原文摘录:
■ ■ ■ ■ ■
干扰素诱导肝癌细胞ADAR1的表达模式及HBV复制抑制

Effect of interferons on expression of adenosine deaminase acting on RNA 1 and hepatitis B virus replication in human hepatocellular carcinoma cells in vitro

目的探讨Ⅰ型干扰素(IFN-α、IFN-β)和Ⅱ型干扰素(IFN-γ)在肝癌细胞中诱导ADAR1(P110和P150)的表达模式及对HBV复制的作用。方法不同浓度IFN-α(0、200、500、1 000、2 000 U/mL)、IFN-β(0、200、1 000 U/mL)和IFN-γ(0、200、1 000 U/mL)分别处理肝癌细胞(Huh7和HepG2),Western blot和RT-qPCR检测肝癌细胞中IFN作用后ADAR1的表达变化;Huh7细胞瞬时转染HBV复制型质粒,IFN-α作用后,Southern blot分析HBV DNA复制中间体水平。结果Ⅰ型IFN(IFN-α、IFN-β)作用Huh7和HepG2细胞后,ADAR1 P110蛋白水平增加(P<0.05),同时ADAR1 P150表达水平明显增高(P<0.01),且ADAR1 P150的表达呈现IFN浓度依赖性;Ⅱ型IFN(IFN-γ)作用Huh7和HepG2细胞后,ADAR1 P110和P150蛋白表达水平没有发生明显变化。IFN-α明显抑制Huh7细胞中HBV复制(P<0.05),与浓度梯度呈负相关。结论Ⅰ型IFN可诱导肝癌细胞中ADAR1 P150表达,IFN-α抑制Huh7细胞中HBV复制,其作用可能与ADAR1相关。

Objective To investigate the effect of type Ⅰ interferons(IFN-α and IFN-β) and type Ⅱ interferon(IFN-γ) on the expression of adenosine deaminase acting on RNA 1(ADAR1, P110 and P150) and hepatitis B virus(HBV) replication in hepatocellular carcinoma(HCC) cells. Methods Western blotting and qRT-PCR were used to detect the expression of ADAR1 in human HCC cell lines HepG2 and Huh7 following treatment with different concentrations of IFN-α, IFN-β or IFN-γ. Southern blotting was employed to detect the changes in HBV DNA level in response to IFN-α treatment in Huh7 and HepG2 cells transfected with HBV replication plasmids. Results In Huh7 and HepG2 cells, treatments with IFN-α and IFN-β significantly increased the protein expression of ADAR1 P150 in a time-and dose-dependent manner(P<0.01) and also obviously augmented the protein level of ADAR1 P110;IFN-γ did not significantly affected the expression of either ADAR1 P110 or ADAR1 P150. IFN-α treatment dose-dependently inhibited HBV DNA replication in Huh7 cells(P<0.05). Conclusion Type Ⅰ interferons time-and dose-dependently increase the expression of ADAR1 in Huh7 and HepG2 cells, suggesting a possible role of ADAR1 in mediating the anti-HBV effect of IFN-α.
■ ■ ■ ■ ■
任务要求:
根据上文关于干扰素与ADAR1的摘要中文部分，回答下列问题：
1. 实验中IFN-α设置了哪些浓度？
2. IFN-γ作用Huh7和HepG2细胞后，ADAR1 P110和P150蛋白表达水平有何变化？
3. 分析HBV DNA复制中间体水平采用的是什么方法？

[存储条目]
■ ■ ■ ■ ■
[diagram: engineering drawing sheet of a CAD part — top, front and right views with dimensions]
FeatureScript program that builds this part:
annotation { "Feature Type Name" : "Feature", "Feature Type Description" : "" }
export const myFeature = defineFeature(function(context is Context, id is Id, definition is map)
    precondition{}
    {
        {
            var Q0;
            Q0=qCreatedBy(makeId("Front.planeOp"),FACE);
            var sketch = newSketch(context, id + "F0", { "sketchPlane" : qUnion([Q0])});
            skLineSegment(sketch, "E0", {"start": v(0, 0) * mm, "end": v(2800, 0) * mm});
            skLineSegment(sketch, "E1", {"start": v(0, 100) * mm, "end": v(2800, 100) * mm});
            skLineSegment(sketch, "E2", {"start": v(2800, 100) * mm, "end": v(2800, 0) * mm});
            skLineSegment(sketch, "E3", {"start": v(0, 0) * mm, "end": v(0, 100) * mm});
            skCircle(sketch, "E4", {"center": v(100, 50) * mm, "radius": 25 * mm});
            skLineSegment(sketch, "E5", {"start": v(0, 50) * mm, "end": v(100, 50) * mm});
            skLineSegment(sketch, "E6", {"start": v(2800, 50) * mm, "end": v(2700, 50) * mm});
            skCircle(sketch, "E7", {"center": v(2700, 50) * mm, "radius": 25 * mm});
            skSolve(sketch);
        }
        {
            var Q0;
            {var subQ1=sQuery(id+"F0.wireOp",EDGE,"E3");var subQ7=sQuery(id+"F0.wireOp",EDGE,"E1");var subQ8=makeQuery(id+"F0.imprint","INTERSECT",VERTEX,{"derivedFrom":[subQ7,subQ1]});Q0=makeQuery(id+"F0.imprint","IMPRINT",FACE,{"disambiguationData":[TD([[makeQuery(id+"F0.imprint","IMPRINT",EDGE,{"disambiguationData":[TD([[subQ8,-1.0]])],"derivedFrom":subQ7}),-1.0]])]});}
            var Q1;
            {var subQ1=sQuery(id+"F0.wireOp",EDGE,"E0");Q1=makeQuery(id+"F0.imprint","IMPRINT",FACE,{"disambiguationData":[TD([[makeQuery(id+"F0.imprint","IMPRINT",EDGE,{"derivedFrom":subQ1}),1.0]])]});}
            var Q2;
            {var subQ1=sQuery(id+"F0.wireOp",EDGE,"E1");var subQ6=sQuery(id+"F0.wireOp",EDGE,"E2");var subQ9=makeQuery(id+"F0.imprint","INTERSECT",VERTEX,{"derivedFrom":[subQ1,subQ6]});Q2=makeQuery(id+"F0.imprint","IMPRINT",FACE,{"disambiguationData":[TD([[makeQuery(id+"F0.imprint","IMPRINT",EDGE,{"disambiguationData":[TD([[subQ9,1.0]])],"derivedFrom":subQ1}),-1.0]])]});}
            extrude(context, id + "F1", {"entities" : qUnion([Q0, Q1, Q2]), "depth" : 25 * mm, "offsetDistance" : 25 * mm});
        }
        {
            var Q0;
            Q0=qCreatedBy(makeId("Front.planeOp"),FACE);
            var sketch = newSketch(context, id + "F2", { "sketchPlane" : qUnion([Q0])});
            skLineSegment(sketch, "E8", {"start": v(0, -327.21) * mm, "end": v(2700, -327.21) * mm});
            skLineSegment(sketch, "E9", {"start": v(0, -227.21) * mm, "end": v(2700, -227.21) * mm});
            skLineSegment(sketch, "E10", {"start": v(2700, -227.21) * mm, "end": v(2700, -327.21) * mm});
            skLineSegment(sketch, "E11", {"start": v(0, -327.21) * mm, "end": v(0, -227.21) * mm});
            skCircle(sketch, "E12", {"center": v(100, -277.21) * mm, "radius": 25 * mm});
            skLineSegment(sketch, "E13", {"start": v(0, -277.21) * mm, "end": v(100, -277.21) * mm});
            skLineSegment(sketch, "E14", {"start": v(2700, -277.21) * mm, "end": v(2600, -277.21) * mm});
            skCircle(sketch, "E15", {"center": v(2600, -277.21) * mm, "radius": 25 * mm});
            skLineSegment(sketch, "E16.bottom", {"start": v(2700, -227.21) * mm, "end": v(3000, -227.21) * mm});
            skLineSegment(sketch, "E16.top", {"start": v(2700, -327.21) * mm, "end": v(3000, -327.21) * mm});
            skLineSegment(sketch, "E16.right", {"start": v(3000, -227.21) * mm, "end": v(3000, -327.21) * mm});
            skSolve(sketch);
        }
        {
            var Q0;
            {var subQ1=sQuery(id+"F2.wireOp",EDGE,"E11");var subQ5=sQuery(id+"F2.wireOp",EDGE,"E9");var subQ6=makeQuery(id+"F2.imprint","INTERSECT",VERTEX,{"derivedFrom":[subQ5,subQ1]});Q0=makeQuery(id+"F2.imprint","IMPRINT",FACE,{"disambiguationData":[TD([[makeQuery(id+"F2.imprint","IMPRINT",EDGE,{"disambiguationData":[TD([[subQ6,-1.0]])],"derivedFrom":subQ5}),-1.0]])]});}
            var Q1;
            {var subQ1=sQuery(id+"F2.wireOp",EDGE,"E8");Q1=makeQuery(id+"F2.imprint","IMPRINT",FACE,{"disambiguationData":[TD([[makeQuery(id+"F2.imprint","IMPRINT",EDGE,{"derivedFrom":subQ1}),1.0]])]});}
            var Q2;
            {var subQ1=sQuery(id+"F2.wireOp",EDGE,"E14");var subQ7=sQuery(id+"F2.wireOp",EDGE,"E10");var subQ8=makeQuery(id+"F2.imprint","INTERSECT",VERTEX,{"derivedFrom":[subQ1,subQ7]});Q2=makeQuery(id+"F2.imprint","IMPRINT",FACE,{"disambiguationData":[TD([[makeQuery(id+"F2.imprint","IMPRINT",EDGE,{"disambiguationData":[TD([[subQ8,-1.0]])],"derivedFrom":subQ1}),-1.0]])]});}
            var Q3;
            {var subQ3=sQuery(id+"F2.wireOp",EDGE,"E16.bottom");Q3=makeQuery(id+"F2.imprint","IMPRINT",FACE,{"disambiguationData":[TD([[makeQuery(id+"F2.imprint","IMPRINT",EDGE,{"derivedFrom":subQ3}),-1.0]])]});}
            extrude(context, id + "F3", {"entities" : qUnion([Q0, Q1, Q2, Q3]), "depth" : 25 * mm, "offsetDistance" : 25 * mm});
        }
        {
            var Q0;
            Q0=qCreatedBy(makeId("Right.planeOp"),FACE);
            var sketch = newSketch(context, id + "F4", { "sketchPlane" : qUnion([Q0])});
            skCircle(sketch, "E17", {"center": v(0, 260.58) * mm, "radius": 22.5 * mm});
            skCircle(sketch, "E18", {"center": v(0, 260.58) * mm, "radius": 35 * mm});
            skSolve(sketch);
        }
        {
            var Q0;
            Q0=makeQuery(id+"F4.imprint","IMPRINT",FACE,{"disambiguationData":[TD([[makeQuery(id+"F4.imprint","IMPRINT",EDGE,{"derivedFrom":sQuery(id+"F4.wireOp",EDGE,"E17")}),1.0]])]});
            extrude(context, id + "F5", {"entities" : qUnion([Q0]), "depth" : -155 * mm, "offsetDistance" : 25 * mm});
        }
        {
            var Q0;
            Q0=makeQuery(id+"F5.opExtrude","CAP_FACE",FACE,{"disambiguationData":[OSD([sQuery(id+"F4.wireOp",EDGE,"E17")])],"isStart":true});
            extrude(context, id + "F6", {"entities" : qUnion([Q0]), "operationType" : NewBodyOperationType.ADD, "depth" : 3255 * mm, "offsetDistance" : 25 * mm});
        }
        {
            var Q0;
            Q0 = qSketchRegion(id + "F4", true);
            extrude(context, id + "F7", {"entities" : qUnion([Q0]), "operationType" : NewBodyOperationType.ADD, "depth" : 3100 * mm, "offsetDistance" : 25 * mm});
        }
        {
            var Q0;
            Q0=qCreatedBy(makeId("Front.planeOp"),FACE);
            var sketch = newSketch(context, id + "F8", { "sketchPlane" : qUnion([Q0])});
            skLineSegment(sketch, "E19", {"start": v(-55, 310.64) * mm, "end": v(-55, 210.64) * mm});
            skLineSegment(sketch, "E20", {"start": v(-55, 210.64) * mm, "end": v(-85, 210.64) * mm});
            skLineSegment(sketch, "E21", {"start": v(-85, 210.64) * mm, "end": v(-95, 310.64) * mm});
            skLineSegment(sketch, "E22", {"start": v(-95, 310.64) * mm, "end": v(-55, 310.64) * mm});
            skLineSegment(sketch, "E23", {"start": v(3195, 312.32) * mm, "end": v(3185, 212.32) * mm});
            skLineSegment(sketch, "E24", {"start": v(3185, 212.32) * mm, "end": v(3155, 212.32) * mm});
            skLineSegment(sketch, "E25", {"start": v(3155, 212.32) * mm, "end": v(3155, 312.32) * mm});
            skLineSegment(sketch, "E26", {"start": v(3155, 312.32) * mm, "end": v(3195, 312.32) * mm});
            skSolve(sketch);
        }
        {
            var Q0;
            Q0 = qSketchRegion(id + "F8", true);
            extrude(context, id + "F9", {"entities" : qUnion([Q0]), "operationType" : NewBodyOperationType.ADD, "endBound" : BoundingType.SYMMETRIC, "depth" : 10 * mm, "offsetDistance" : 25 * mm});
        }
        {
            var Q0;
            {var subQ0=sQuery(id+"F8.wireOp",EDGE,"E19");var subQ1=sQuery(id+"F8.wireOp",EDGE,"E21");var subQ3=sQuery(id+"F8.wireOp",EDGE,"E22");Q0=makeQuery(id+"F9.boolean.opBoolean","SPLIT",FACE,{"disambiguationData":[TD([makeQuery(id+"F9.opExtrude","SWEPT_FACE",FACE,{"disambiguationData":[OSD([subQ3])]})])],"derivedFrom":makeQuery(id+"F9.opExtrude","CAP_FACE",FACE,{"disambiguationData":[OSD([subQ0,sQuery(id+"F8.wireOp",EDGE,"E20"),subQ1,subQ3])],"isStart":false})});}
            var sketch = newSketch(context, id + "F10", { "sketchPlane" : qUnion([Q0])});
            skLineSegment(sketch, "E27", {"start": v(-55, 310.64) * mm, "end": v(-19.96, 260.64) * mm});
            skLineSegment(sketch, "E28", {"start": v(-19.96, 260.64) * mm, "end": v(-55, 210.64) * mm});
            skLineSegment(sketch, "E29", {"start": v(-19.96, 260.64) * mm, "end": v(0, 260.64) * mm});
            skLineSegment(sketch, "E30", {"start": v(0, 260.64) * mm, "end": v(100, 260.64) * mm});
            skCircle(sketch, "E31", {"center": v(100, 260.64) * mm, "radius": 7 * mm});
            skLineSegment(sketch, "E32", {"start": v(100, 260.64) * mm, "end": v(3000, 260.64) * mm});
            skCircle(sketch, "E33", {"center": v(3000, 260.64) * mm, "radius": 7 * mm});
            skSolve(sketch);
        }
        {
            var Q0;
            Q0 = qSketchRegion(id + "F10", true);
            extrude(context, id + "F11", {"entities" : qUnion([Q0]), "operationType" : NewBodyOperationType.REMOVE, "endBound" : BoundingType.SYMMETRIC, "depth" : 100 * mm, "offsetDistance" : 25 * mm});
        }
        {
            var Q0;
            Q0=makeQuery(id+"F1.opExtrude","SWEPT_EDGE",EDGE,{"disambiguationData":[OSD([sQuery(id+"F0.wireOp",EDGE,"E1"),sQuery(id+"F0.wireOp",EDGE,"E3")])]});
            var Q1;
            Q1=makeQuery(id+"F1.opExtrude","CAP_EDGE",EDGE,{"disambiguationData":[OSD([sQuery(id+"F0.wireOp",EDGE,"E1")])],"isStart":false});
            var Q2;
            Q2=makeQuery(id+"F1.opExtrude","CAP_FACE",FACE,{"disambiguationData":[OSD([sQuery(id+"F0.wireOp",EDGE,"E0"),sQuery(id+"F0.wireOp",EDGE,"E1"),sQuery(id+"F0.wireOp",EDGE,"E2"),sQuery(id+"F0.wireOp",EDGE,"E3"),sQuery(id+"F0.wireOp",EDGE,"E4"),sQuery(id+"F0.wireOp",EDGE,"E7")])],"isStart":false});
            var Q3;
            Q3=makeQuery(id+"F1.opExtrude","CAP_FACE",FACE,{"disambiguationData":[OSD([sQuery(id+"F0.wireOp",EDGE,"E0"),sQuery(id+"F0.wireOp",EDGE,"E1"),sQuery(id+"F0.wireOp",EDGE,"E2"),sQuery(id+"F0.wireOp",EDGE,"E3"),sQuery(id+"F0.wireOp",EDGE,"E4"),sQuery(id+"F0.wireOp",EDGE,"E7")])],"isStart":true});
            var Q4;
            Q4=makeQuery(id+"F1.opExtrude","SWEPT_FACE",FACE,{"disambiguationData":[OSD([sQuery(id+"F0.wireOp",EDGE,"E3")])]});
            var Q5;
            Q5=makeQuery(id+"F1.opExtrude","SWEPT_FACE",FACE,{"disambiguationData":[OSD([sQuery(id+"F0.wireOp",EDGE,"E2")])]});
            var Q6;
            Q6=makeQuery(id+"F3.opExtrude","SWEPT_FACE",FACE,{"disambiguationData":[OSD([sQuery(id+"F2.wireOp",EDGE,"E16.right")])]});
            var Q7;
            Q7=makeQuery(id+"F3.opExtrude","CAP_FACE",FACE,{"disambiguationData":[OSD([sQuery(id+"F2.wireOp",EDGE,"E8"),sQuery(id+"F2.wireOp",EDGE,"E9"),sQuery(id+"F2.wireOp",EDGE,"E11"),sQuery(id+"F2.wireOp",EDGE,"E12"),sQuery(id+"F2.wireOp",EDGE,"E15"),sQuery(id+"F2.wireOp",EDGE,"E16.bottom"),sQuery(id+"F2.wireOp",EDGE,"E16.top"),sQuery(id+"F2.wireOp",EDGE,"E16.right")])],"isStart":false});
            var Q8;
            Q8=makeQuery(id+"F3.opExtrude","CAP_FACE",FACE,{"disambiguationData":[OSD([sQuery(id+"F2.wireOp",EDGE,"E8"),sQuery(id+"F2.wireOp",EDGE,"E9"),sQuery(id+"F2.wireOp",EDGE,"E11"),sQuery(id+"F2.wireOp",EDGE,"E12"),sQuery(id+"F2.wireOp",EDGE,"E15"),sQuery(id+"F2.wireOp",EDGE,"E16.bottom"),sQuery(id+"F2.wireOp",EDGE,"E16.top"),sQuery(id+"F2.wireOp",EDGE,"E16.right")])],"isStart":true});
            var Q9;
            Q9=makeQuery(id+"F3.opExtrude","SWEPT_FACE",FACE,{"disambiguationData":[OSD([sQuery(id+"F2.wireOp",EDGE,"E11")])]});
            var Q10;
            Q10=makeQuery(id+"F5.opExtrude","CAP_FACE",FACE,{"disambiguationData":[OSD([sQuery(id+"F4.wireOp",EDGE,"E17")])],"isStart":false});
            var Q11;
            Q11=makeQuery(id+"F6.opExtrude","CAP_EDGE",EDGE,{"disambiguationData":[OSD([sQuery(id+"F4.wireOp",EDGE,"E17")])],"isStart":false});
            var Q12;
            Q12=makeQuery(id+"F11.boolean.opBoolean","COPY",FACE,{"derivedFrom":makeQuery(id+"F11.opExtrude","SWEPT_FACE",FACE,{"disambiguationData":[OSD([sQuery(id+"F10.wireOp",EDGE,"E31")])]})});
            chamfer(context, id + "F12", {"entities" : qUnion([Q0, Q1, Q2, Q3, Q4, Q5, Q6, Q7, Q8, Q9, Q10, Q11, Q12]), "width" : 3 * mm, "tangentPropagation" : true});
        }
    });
■ ■ ■ ■ ■
参考答案:
1. 0、200、500、1 000、2 000 U/mL。
2. 没有发生明显变化。
3. Southern blot。